(Collected data entries)
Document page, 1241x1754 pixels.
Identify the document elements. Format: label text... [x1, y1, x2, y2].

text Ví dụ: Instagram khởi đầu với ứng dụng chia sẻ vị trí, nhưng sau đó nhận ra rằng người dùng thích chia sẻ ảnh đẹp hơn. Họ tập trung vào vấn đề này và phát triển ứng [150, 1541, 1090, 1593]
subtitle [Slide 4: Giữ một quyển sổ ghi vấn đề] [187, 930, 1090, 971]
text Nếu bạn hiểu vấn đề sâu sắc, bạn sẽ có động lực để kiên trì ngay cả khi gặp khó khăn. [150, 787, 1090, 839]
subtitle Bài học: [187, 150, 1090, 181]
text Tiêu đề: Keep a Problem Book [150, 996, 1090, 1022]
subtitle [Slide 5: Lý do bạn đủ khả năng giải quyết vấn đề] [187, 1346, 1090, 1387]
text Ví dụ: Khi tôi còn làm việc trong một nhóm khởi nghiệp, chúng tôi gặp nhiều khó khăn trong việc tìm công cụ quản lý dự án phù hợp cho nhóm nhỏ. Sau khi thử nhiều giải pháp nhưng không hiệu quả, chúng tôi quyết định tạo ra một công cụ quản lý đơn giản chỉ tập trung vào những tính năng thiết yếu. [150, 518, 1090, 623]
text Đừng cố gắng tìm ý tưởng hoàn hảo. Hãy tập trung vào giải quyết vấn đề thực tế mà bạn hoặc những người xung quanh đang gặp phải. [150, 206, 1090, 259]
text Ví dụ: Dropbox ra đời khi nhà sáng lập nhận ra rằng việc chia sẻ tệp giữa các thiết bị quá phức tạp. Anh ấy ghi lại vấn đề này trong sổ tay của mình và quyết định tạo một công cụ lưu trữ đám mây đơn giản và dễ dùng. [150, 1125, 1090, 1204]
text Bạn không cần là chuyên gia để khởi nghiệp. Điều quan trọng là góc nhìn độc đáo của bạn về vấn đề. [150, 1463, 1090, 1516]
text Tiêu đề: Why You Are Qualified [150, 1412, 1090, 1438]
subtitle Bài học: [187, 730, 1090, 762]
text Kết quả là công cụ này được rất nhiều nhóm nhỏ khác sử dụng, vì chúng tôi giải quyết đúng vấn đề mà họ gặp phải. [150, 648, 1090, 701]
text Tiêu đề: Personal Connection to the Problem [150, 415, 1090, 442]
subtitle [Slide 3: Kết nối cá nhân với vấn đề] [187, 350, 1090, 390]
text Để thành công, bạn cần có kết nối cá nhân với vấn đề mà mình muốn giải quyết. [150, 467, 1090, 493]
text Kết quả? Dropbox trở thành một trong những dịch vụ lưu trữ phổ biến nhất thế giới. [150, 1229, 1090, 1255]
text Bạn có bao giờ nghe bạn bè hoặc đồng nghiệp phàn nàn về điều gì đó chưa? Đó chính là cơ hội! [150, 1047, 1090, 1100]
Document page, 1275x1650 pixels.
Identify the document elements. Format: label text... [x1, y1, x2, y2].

[Instructions for the task]
Please format every line of the material above as a JSON list of strings, with one string per line and blank lines omitted.

[Result for this exercise]
[
  "Document page, 1241x1754 pixels.",
  "Identify the document elements. Format: label text... [x1, y1, x2, y2].",
  "text Ví dụ: Instagram khởi đầu với ứng dụng chia sẻ vị trí, nhưng sau đó nhận ra rằng người dùng thích chia sẻ ảnh đẹp hơn. Họ tập trung vào vấn đề này và phát triển ứng [150, 1541, 1090, 1593]",
  "subtitle [Slide 4: Giữ một quyển sổ ghi vấn đề] [187, 930, 1090, 971]",
  "text Nếu bạn hiểu vấn đề sâu sắc, bạn sẽ có động lực để kiên trì ngay cả khi gặp khó khăn. [150, 787, 1090, 839]",
  "subtitle Bài học: [187, 150, 1090, 181]",
  "text Tiêu đề: Keep a Problem Book [150, 996, 1090, 1022]",
  "subtitle [Slide 5: Lý do bạn đủ khả năng giải quyết vấn đề] [187, 1346, 1090, 1387]",
  "text Ví dụ: Khi tôi còn làm việc trong một nhóm khởi nghiệp, chúng tôi gặp nhiều khó khăn trong việc tìm công cụ quản lý dự án phù hợp cho nhóm nhỏ. Sau khi thử nhiều giải pháp nhưng không hiệu quả, chúng tôi quyết định tạo ra một công cụ quản lý đơn giản chỉ tập trung vào những tính năng thiết yếu. [150, 518, 1090, 623]",
  "text Đừng cố gắng tìm ý tưởng hoàn hảo. Hãy tập trung vào giải quyết vấn đề thực tế mà bạn hoặc những người xung quanh đang gặp phải. [150, 206, 1090, 259]",
  "text Ví dụ: Dropbox ra đời khi nhà sáng lập nhận ra rằng việc chia sẻ tệp giữa các thiết bị quá phức tạp. Anh ấy ghi lại vấn đề này trong sổ tay của mình và quyết định tạo một công cụ lưu trữ đám mây đơn giản và dễ dùng. [150, 1125, 1090, 1204]",
  "text Bạn không cần là chuyên gia để khởi nghiệp. Điều quan trọng là góc nhìn độc đáo của bạn về vấn đề. [150, 1463, 1090, 1516]",
  "text Tiêu đề: Why You Are Qualified [150, 1412, 1090, 1438]",
  "subtitle Bài học: [187, 730, 1090, 762]",
  "text Kết quả là công cụ này được rất nhiều nhóm nhỏ khác sử dụng, vì chúng tôi giải quyết đúng vấn đề mà họ gặp phải. [150, 648, 1090, 701]",
  "text Tiêu đề: Personal Connection to the Problem [150, 415, 1090, 442]",
  "subtitle [Slide 3: Kết nối cá nhân với vấn đề] [187, 350, 1090, 390]",
  "text Để thành công, bạn cần có kết nối cá nhân với vấn đề mà mình muốn giải quyết. [150, 467, 1090, 493]",
  "text Kết quả? Dropbox trở thành một trong những dịch vụ lưu trữ phổ biến nhất thế giới. [150, 1229, 1090, 1255]",
  "text Bạn có bao giờ nghe bạn bè hoặc đồng nghiệp phàn nàn về điều gì đó chưa? Đó chính là cơ hội! [150, 1047, 1090, 1100]",
  "Document page, 1275x1650 pixels.",
  "Identify the document elements. Format: label text... [x1, y1, x2, y2]."
]